WHAT IS NEEDED → Take the lines below between the one holding "Current tax: | | |" and the one holding "Hong Kong Profits", inclusive, and copy them exactly. Add nothing.

TASK INPUTS →
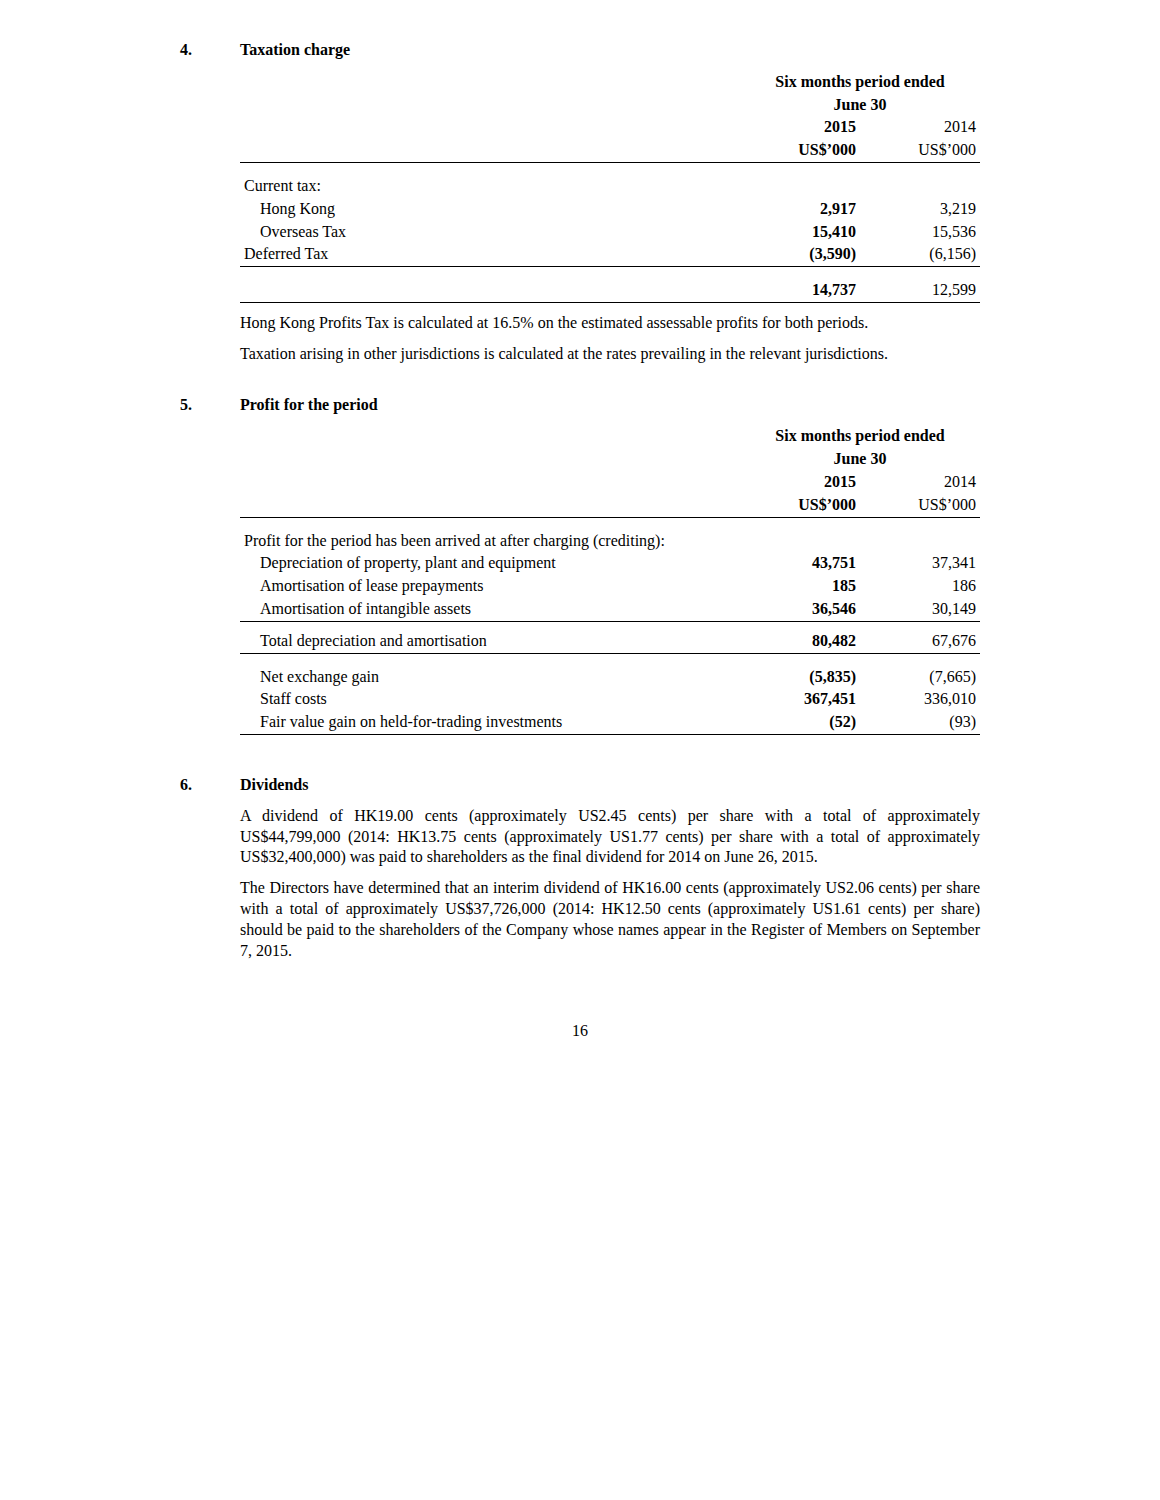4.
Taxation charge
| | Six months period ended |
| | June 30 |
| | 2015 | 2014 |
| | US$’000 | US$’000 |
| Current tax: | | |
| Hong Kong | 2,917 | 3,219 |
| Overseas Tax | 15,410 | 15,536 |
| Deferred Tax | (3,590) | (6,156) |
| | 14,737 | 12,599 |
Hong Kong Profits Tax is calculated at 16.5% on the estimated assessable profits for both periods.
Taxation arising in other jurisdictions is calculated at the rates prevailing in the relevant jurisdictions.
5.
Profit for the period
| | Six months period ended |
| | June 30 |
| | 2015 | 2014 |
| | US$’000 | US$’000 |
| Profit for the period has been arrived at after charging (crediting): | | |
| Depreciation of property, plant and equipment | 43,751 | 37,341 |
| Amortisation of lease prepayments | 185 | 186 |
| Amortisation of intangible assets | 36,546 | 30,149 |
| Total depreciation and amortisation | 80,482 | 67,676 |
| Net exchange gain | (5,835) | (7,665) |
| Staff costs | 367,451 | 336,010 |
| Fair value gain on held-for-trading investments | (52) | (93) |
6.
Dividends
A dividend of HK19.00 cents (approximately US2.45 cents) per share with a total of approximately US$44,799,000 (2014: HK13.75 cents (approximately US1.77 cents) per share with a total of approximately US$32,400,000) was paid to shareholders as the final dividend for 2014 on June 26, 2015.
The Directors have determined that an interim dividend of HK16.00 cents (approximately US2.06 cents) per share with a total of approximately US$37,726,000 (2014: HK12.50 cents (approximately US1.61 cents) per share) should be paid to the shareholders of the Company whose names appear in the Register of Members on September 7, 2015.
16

OUTPUT →
| Current tax: | | |
| Hong Kong | 2,917 | 3,219 |
| Overseas Tax | 15,410 | 15,536 |
| Deferred Tax | (3,590) | (6,156) |
| | 14,737 | 12,599 |
Hong Kong Profits Tax is calculated at 16.5% on the estimated assessable profits for both periods.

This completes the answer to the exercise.